Provided text ::
Python UTF8 encoding

I have looked at other questions around Python and encoding but not quite found the solution to my problem. Here it is:
I have a small script which attempts to compare 2 lists of files:
A list given in a text file, which is supposed to be encoded in UTF8 (at least Notepad++ detects it as such).
A list from a directory which I build like this:
local = [f.encode('utf-8') for f in listdir(dir) ]
However, for some characters, I do not get the same representation: when looking in a HEX editor, I find that in 1, the character รฉ is given by 65 cc whereas in 2 it is given by c3 a9 ...
What I would like is to have them to the same encoding, whatever it is.
Your first sequence is incomplete - cc is the prefix for a two-byte UTF-8 sequence. Most probably, the full sequence is 65 cc 81, which indeed is the character e (0x65) followed by a COMBINING ACUTE ACCENT (0x301, which in UTF-8 gets expressed as cc 81).
The other sequence instead is the precomposed LATIN SMALL LETTER E WITH ACUTE character (0xe9, expressed as c3 a9 in UTF-8). You'll notice in the linked page that its decomposition is exactly the first sequence.
Unicode normalization
Now, in Unicode there are many instances of different sequences that graphically and/or semantically are the same, and while it's generally a good idea to treat a UTF-8 stream as an opaque binary sequence, this poses a problem if you want to do searching or indexing - looking for one sequence won't match the other, even if they are graphically and semantically the same thing. For this reason, Unicode defines four types of normalization, that can be used to "flatten" this kind of differences and obtain the same codepoints from both the composed and decomposed forms. For example, the NFC and NFKC normalization forma in this case will give the 0xe9 code point for both your sequences, while the NFD and NFKD will give the 0x65 0x301 decomposed form.
To do this in Python you'll have first to decode your UTF-8 str objects to unicode objects, and then use the unicodedata.normalize method.
Important note: don't normalize unless you are implementing "intelligent" indexing/searching, and use the normalized data only for this purpose - i.e index and search normalized, but store/provide to the user the original form. Normalization is a lossy operation (some forms particularly so), applying it blindly over user data is like entering with a sledgehammer in a pottery shop.
File paths
Ok, this was about Unicode in general. Talking about filesystem paths is both simpler and more complicated.
In line of principle, virtually all common filesystems on Windows and Linux treat paths as opaque character1 sequences (modulo the directory separator and possibly the NUL character), with no particular normalization form applied2. So, in a given directory you can have two file names that look the same but are indeed different:
So, when dealing with file paths in line of principle you should never normalize - again, file paths are an opaque sequence of code points (actually, an opaque sequence of bytes on Linux) which should not be messed with.

Input data ::
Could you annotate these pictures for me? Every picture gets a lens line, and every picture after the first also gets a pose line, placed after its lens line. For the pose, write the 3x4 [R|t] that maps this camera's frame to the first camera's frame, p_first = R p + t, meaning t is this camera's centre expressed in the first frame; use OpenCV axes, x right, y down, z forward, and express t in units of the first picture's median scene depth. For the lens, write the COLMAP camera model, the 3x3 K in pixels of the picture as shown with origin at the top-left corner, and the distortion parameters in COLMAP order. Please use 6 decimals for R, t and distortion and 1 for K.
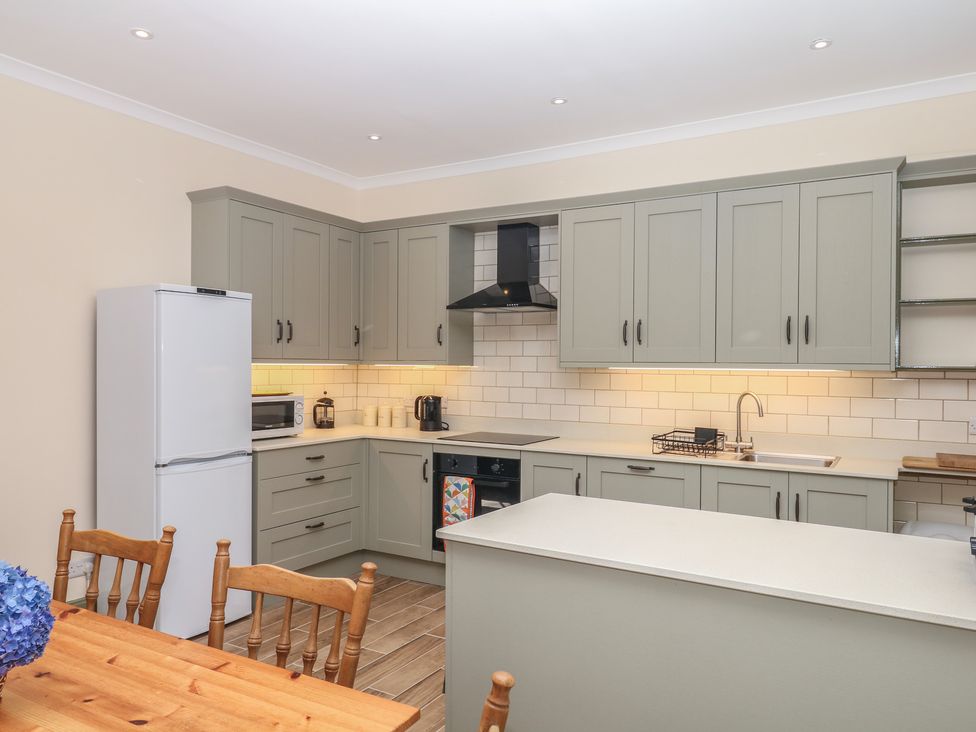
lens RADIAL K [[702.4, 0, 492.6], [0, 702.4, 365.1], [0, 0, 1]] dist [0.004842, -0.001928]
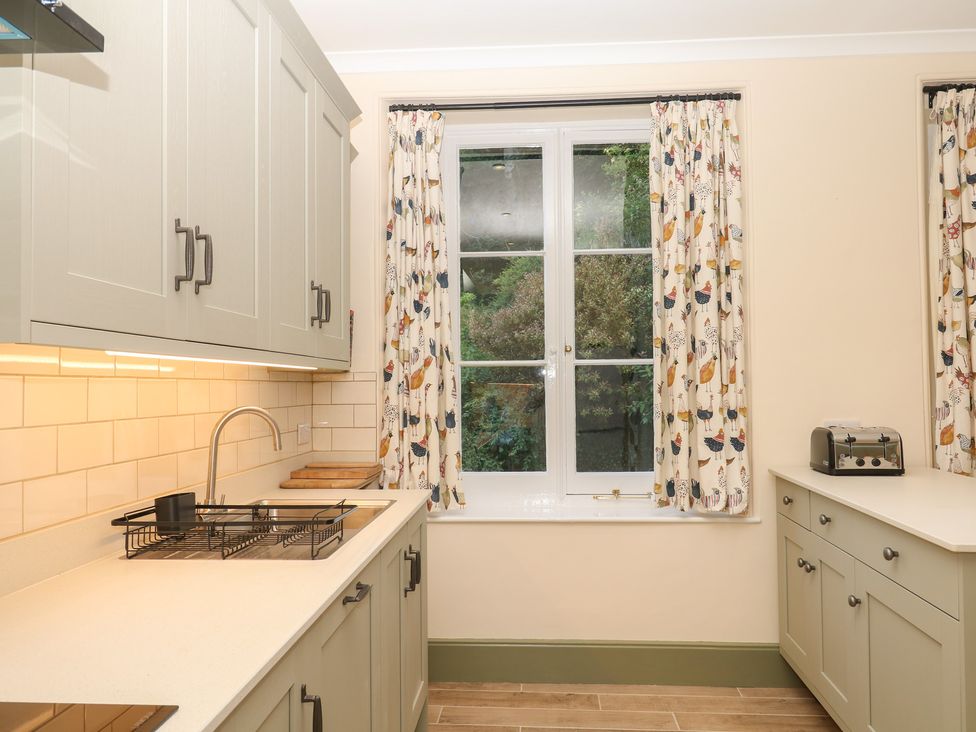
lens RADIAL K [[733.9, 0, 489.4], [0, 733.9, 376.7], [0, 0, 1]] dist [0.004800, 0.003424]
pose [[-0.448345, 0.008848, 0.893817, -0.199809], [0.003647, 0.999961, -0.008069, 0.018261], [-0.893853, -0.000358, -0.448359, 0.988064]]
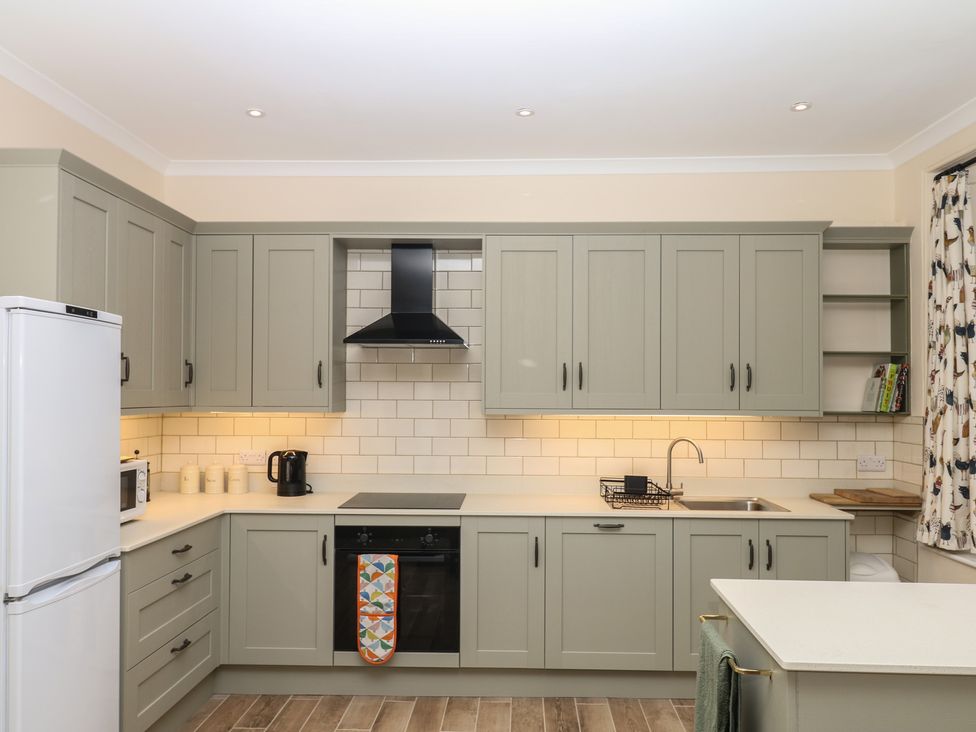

Activity list ::
- A) Can you rewrite the paragraph in the Python encoding thread that begins "Now, in Unicode there are many instances" as a short list that keeps its main facts?
- B) Would you continue the Python encoding thread from its last sentence, about file paths being opaque sequences that should not be normalized?

Outputs in order ::
- A)
- Unicode has many different sequences that are graphically and/or semantically the same.
- Treating a UTF-8 stream as an opaque binary sequence is generally a good idea, but it causes problems for searching or indexing: looking for one sequence won't match an equivalent one.
- To handle this, Unicode defines four types of normalization, which flatten such differences and yield the same code points from both composed and decomposed forms.
- In this case, NFC and NFKC give the 0xe9 code point for both sequences, while NFD and NFKD give the decomposed form 0x65 0x301.

- B)
However, if the list you receive and you have to deal with is normalized differently (which probably means that either it has been passed through a broken software that "helpfully" normalizes composed/decomposed sequences, or that the name has been typed in by hand) you'll have to perform some normalized matching.
If I were to deal with a similar (broken by definition) scenario, I'd do something like this:
first try to match exactly;
if this fails, try to match the normalized file name against a set containing the normalized content of the directory; notice that, if multiple original names are mapped to the same normalized name and you don't match it exactly you have no way to know which one is the "right one".
Footnotes
Linux-native filesystems all use 8-bit byte-based paths - they may be in whatever encoding, the kernel doesn't care, although recent systems generally happen to use UTF-8; Windows-native filesystem will instead use 16-bit word-based paths, which nominally contain UTF-16 (originally UCS-2) values.
On Windows it's a bit more complicated at the API level, since there's the whole ANSI API mess that performs codepage conversion, and case-insensitive matching for Win32 paths adds one more level of complication, but down at kernel and filesystem level it's all opaque 2-byte WCHAR strings.
At the top of your file add these
#!/usr/bin/env python
# -*- coding: utf-8 -*-
Hope this helps..!

What is the difference between a85encode and b85encode?

Python 3.4 added the a85encode and b85encode functions (and their corresponding decoding functions).
What is the difference between the two? The documentation mentions "They differ by details such as the character map used for encoding.", but this seems unnecessarily vague.
a85encode uses the character mapping:
!"#$%&'()*+,-./0123456789:;<=>?#
ABCDEFGHIJKLMNOPQRSTUVWXYZ[\]^_`
abcdefghijklmnopqrstu
with z used as a special case to represent four zero bytes (instead of !!!!!).
b85encode uses the character mapping:
0123456789
ABCDEFGHIJKLMNOPQRSTUVWXYZ
abcdefghijklmnopqrstuvwxyz
!#$%&()*+-;<=>?#^_`{|}~
with no special abbreviations.
If you have a choice, I'd recommend you use a85encode. It's a bit easier (and more efficient) to implement in C, as its character mapping uses all characters in ASCII order, and it's slightly more efficient at storing data containing lots of zeroes, which isn't uncommon for uncompressed binary data.
Ascii85 is the predecessor of Base85; the primary difference between the two is in-fact the character sets that are used.
Ascii85 uses the character set:
ASCII 33 ("!") to ASCII 117 ("u")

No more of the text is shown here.